June 29, 2015

It is almost never “rational, never mind ‘appropriate’” to ignore regulatory costs

By Todd F. Gaziano Chief of Legal Policy and Strategic Research, and Director, Center for the Separation of Powers

Today’s Supreme Court decision in Michigan, et al. v. EPA (consolidated with Utility Air Regulatory Group v. EPA and National Mining Assoc. v. EPA) invalidated EPA’s regulation on electric power plant hazardous air pollutants for not taking its enormous costs into account.

It affirms a common-sense principle that EPA too often ignores: regulatory agencies must consider both the benefits and costs of their regulations and only issue those in which the benefits outweigh the various costs they impose, including the cost of compliance. Any other practice is economically and environmentally unsustainable, and it almost always violates federal law. Writing for the Court, Justice Scalia stressed that regulatory agencies must engage in “reasoned” decisionmaking, regardless of the underlying statute, and that EPA’s actions in ignoring massive costs under the particular provision fell far short of that mark.
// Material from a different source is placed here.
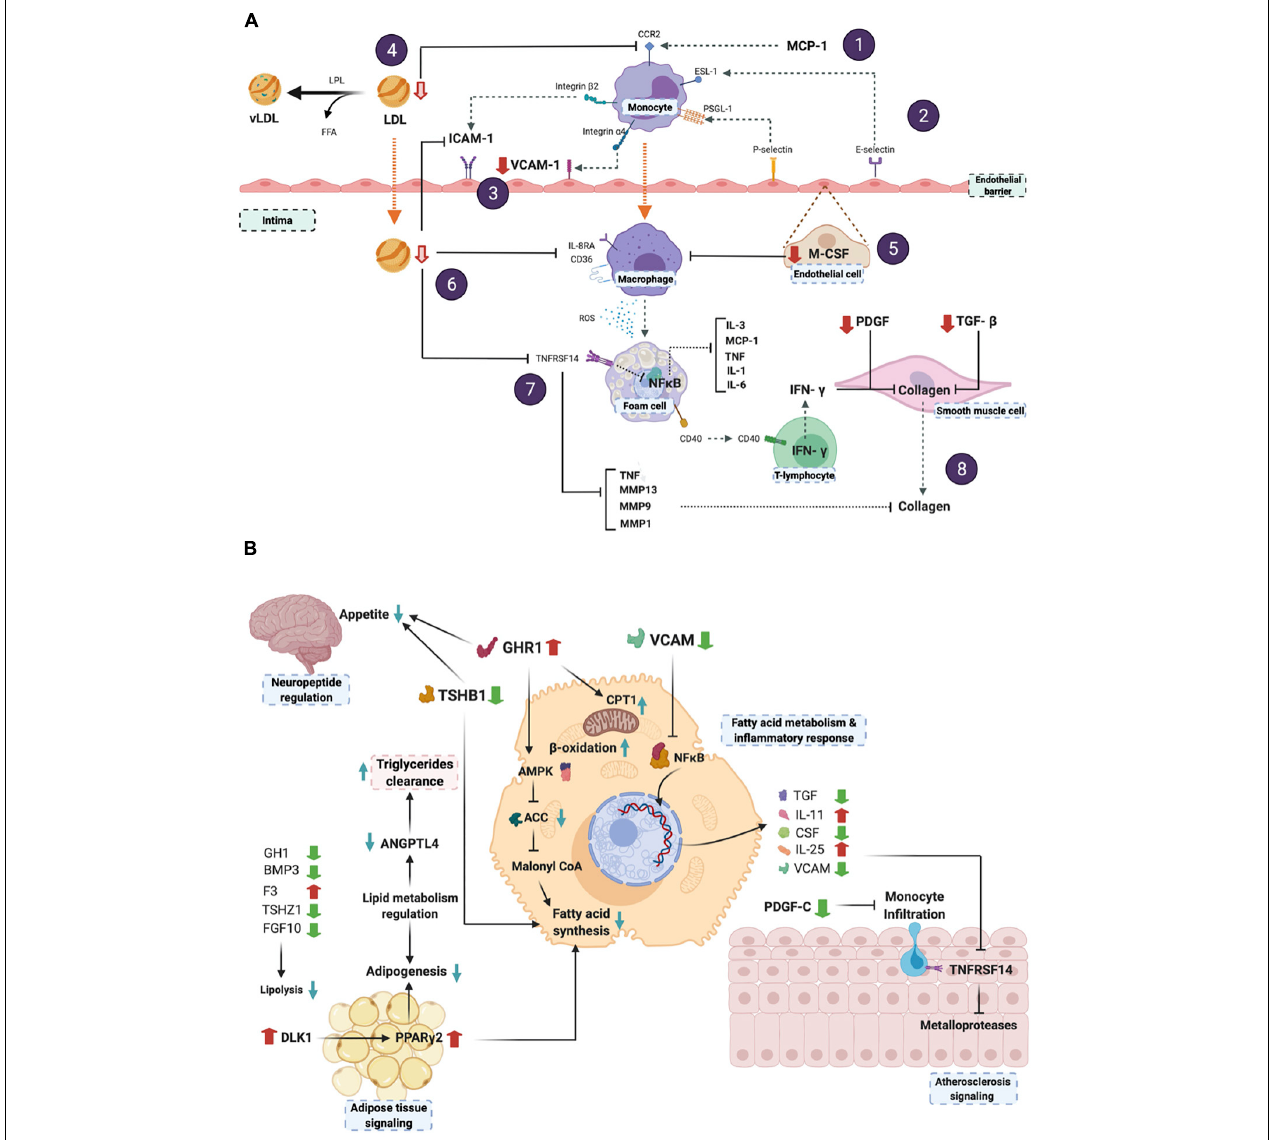
FIGURE 4 | (A) Predicted effects of BOSB consumption on atherosclerosis-related metabolic pathways; (B) Integration of the main BOSB-regulated systemic pathways associated to neuropeptide regulation, lipid metabolism and atherosclerosis signaling. This figure was generated with BioRender.com. (1) The atherosclerosis pathway initiates with LDL deposition and monocyte recruitment to the endothelial barrier mediated by MCP-1 and CCR2. (2) After monocyte rolling mediated by E-selectin and receptor ESL-1, (3) the lower levels of VCAM-1 found in the microarray analysis, and predicted reductions in plasma LDL levels, reduce endothelial cell adhesion. (4) Lower predicted LDL also inhibits CCR-2 expression and MCP-1 mediated trans endothelial migration of monocytes into the intima. It is known that ROS and oxidized-LDL uptake via scavenger receptors leads to lipid accumulation and foam cell formation that secrete a number of inflammatory cytokines. (5) Reduced M-CSF levels inhibit monocyte-to-macrophage differentiation, (6) as well as a decreased LDL migration into the intima and inhibition of CD36/IL-8RA. (7) This has a predicted effect on TNFRSF14 which may inhibit the NF-kB pathway and the downstream production of inflammatory cytokines (IL-3, MCP-1, TNF, IL-1, IL6), as well as TNF and matrix metalloproteases, involved also in inflammation processes and in atherosclerosis onset. (8) Finally, reduction observed for PDGF and TGF- β inhibits exacerbated collagen production via the CD40 receptor found in the surface of foam cells and T-lymphocytes, that may act via IFN- γ . Collagens constitute a component of the extracellular matrix in the atherosclerotic plaque.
The EPA admitted it could consider the costs of its regulations involving residual mercury emissions from electric power plants under the Clean Air Act, but chose not to do so. EPA’s own estimate to OMB was that the rule would cost $9.6 billion (which could cause some power plants to shut down) to produce $4 to 6 million in direct benefits, and many experts think the $6 million in benefits is either fictitious or highly inflated. The Court held today that, with regulatory costs that were about 2000 times the estimated benefits, it was not “even rational, never mind ‘appropriate,’ to impose billions of dollars in economic costs in return for a few dollars in health or environmental benefits.”

Time will tell, but today’s decision is likely to have broad implications beyond the provision at issue in the Clean Air Act. EPA isn’t alone in in the exercise of such regulatory zealotry and disregard for the negative impacts of its regulations. All such actions violate: the “reasoned” administrative process that federal agencies must follow, sound scientific practice, rational decisionmaking, and a balanced approach to environmental regulation.

Moreover, EPA and other regulatory agencies should never ignore the costs of the regulations they issue unless Congress expressly forbids the consideration of costs. All similar statutory provisions that authorize “reasonable” or “appropriate” regulations should be read to require the consideration of costs, and Congress should be made aware of this background principle of law when it legislates.

In a concurring opinion in the case, Justice Thomas went even further to raise constitutional questions about the limited scope of judicial review for administrative actions. He argued that the case “raises serious questions about the constitutionality of our broader practice of deferring to agency interpretations of federal statutes.” This not only mirrors his concurring opinions in two cases in March, questioning judicial deference to administrative agency interpretation of their own power, but also contains a broader attack on the court-created Chevron deference doctrine itself, which he argues needs to be limited to avoid constitutional problems.